Here is the same calculator in Excel format. View attachment Strike_Temperature_Calculator.xls that a mate put together from the G&G article.
 
So what is the impact of adding boiling water to your mash out / sparge instead on 78deg water.

I understand mash out and the temp required for shutting down conversion but would you not draw astrigent flavours (cannot think of the term) out of the grain with boiling water.

I'm guessing that 78deg to 85deg is proberbly not a big deal. But boiling water is different.


Anyone?


BOG
 
The term you're thinking of is 'tannins' - the dry biting taste you get in a red wine or stringy banana peel bits. From what I've read, much above 78C will draw the tannins out of the husks.

That said, it's probably not a bad bet to go with boiling or slightly cooled from boiling water on the first attempt. IF you notice tannins in there you have an idea of where they came from and can make the adjustments for next time.

Back to the original point - Mashing in is the addition of strike water to the grain. 'Doughing in' is a slightly different process where you add slightly cooler water and let it sit for a while (a protein rest, not really required for good Aussie modified malts) then bump the temperature up. Mashing out is the addition of hotter water (and a small rest) to denature the enzymes and stop conversion, and also assists with sparging - the rinsing of the grains.

All of this is forgiving. The main reasons for learning the terms are; to know how what you are doing affects your beer, and; to be able to communicate these ideas properly.

All the best with it! :icon_cheers:
 
BOG,

I think the critical factor in avoiding astringency (tannins) is to do with pH, not necessarily temperature. Probably the
world's biggest exponent of batch sparging is Denny Conn in the US who has written heaps of articles (and posts on various
forums) on the subject.

For the same reason, doing single, double, triple decoctions where you are boiling a thick portion of the mash for some time,
doesn't cause tannin extraction.

"The advantages of batch sparging are no (or reduced) worries about pH because you are not continually diluting the
buffering power of the grains"
from one of his articles on the 'how to' of batch sparging here

This is all assuming that Pok is actually batch sparging. I haven't gone back through his adventure to check.

Cheers,
smudge
 
The term you're thinking of is 'tannins' - the dry biting taste you get in a red wine or stringy banana peel bits. From what I've read, much above 78C will draw the tannins out of the husks.

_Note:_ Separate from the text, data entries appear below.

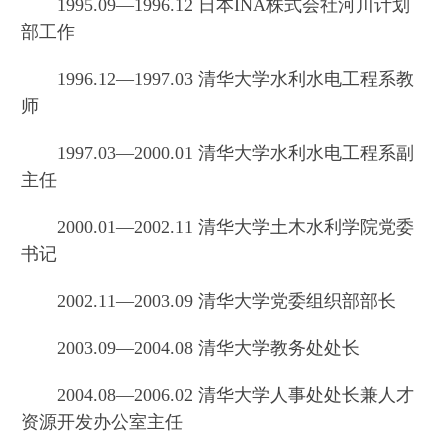
1995.09—1996.12 日本INA株式会社河川计划
部工作
1996.12—1997.03 清华大学水利水电工程系教
师
1997.03—2000.01 清华大学水利水电工程系副
主任
2000.01—2002.11 清华大学土木水利学院党委
书记
2002.11—2003.09 清华大学党委组织部部长
2003.09—2004.08 清华大学教务处处长
2004.08—2006.02 清华大学人事处处长兼人才
资源开发办公室主任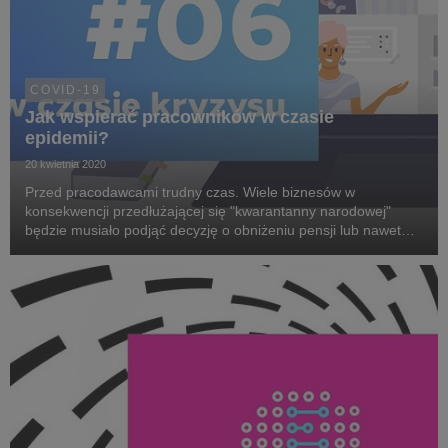
COVID-19
Jak wspierać pracowników w czasie
epidemii?
20 kwietnia 2020
Przed pracodawcami trudny czas. Wiele biznesów w
konsekwencji przedłużającej się "kwarantanny narodowej"
będzie musiało podjąć decyzję o obniżeniu pensji lub nawet
zwolnieniach pracowników. Przed innymi stoją wyzwania
wynikające z zarządzania zespołami pracującymi po raz...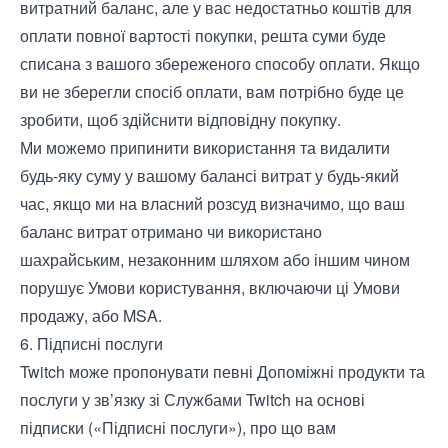
витратний баланс, але у вас недостатньо коштів для
оплати повної вартості покупки, решта суми буде
списана з вашого збереженого способу оплати. Якщо
ви не зберегли спосіб оплати, вам потрібно буде це
зробити, щоб здійснити відповідну покупку.
Ми можемо припинити використання та видалити
будь-яку суму у вашому балансі витрат у будь-який
час, якщо ми на власний розсуд визначимо, що ваш
баланс витрат отримано чи використано
шахрайським, незаконним шляхом або іншим чином
порушує Умови користування, включаючи ці Умови
продажу, або MSA.
6. Підписні послуги
Twitch може пропонувати певні Допоміжні продукти та
послуги у зв’язку зі Службами Twitch на основі
підписки («Підписні послуги»), про що вам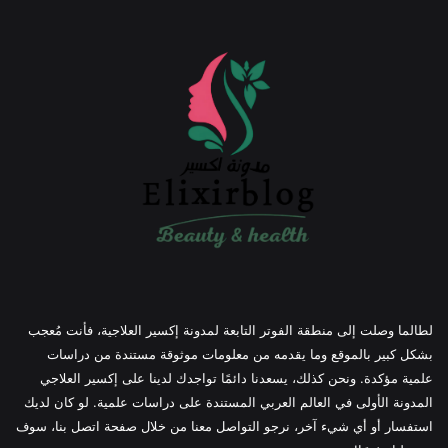
لطالما وصلت إلى منطقة الفوتر التابعة لمدونة إكسير العلاجية، فأنت مُعجب
بشكل كبير بالموقع وما يقدمه من معلومات موثوقة مستندة من دراسات
علمية مؤكدة. ونحن كذلك، يسعدنا دائمًا تواجدك لدينا على إكسير العلاجي
المدونة الأولى في العالم العربي المستندة على دراسات علمية. لو كان لديك
استفسار أو أي شيء آخر، نرجو التواصل معنا من خلال صفحة اتصل بنا، سوف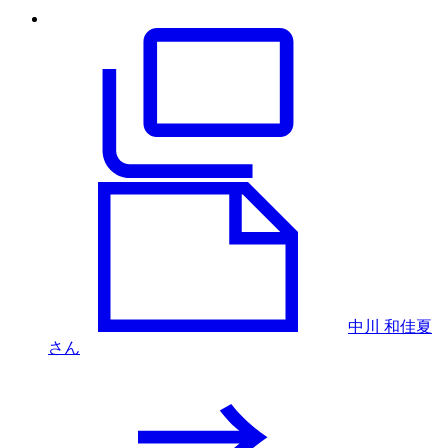
中川 和佳夏
さん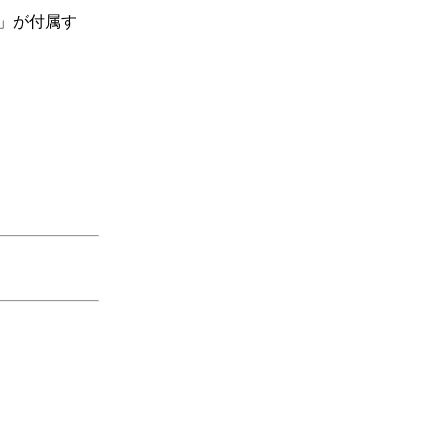
門」が付属す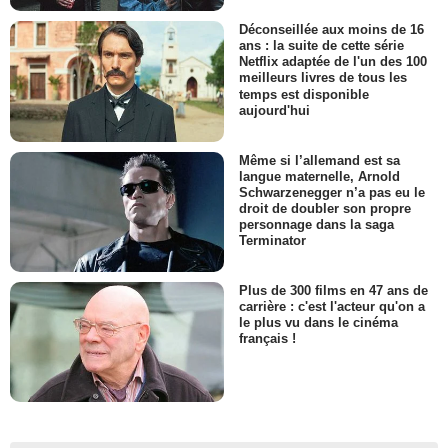
Déconseillée aux moins de 16
ans : la suite de cette série
Netflix adaptée de l'un des 100
meilleurs livres de tous les
temps est disponible
aujourd'hui
Même si l’allemand est sa
langue maternelle, Arnold
Schwarzenegger n’a pas eu le
droit de doubler son propre
personnage dans la saga
Terminator
Plus de 300 films en 47 ans de
carrière : c'est l'acteur qu'on a
le plus vu dans le cinéma
français !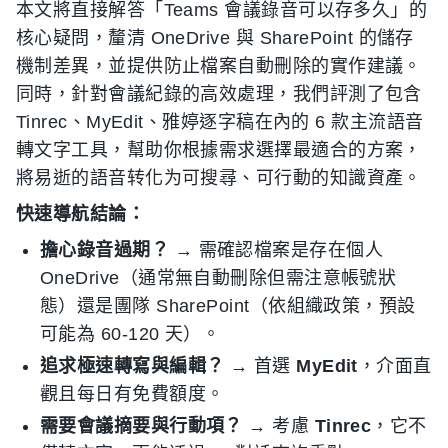
本文將直接解答「Teams 會議錄音可以存多久」的
核心疑問，釐清 OneDrive 與 SharePoint 的儲存
機制差異，並提供防止檔案自動刪除的實作建議。
同時，針對會議紀錄的高效處理，我們評測了包含
Tinrec、MyEdit、雅婷逐字稿在內的 6 款主流語音
轉文字工具，幫助你根據需求選擇最適合的方案，
將易逝的語音转化为可搜尋、可行動的知識資產。
快速導航結論：
擔心錄音過期？
→ 需確認檔案是存在個人
OneDrive（通常無自動刪除但需注意帳號狀
態）還是團隊 SharePoint（依組織政策，預設
可能為 60-120 天）。
追求極速轉寫與編輯？
→ 首選
MyEdit
，介面直
觀且每日有免費額度。
需要會議摘要與行動項？
→ 考慮
Tinrec
，它不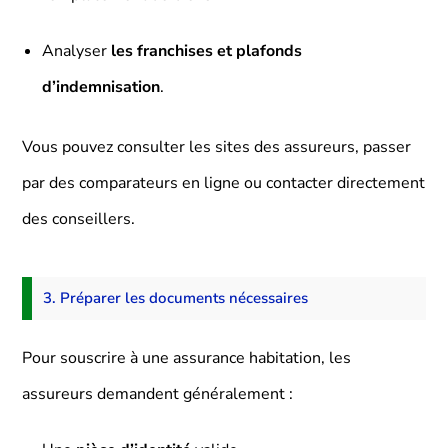
Analyser
les franchises et plafonds
d’indemnisation
.
Vous pouvez consulter les sites des assureurs, passer
par des comparateurs en ligne ou contacter directement
des conseillers.
3. Préparer les documents nécessaires
Pour souscrire à une assurance habitation, les
assureurs demandent généralement :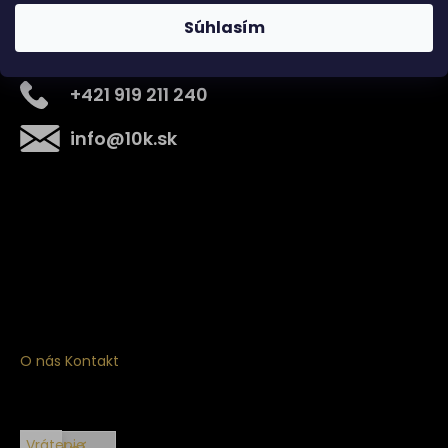
Súhlasím
Kontakt
+421 919 211 240
info
@
10k.sk
Získajte
10% zľavu
na prvý nákup
Prihláste sa a získajte prístup k zľavám, novinkám,
exkluzívnym produktom a viac.
O nás
Kontakt
Vrátenie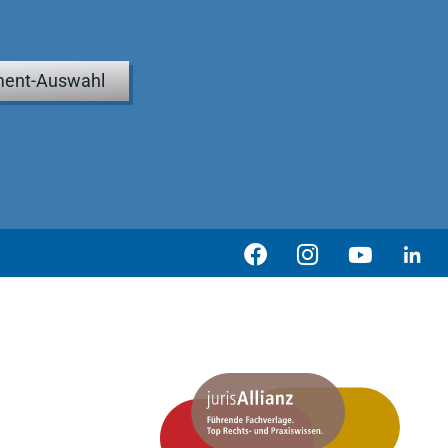
ent-Auswahl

That said, it's probably not a bad bet to go with boiling or slightly cooled from boiling water on the first attempt. IF you notice tannins in there you have an idea of where they came from and can make the adjustments for next time.

Tannin extraction is a function of temperature and mash pH. Think of decoctions where a portion of the mash is boiled and added back to the mash to raise the temperature of the whole. No astringency problems there, as long as the mash pH is below 5.8, but realistically it should be below 5.5 or so for a decoction.

When I mashed in a cooler, I'd do step mashes by adding boiling water to hit my next target. There's no issues whatsoever with adding boiling water to your mash, so long as the pH of the whole stays below 5.8. The only real issue is learning how much boiling water you'll need in order to hit your next target. You'll probably miss your targets the first two or three times you brew, but after that you'll start to hit your targets reliably. But missing targets does not mean spoiled beer. Relax, pay attention to sanitation (the single most important issue) and your beer will turn out fine.
 
If you use boiling water straight in the tun, you wont have to raise it to 78*c ....


You would be supprised at how little the grain bed temp raises with boiling water.

You are really only adding 3-4ltrs at a time which wont raise the temp dramaticlly. Thats why it is safe, and also acheives your mashout.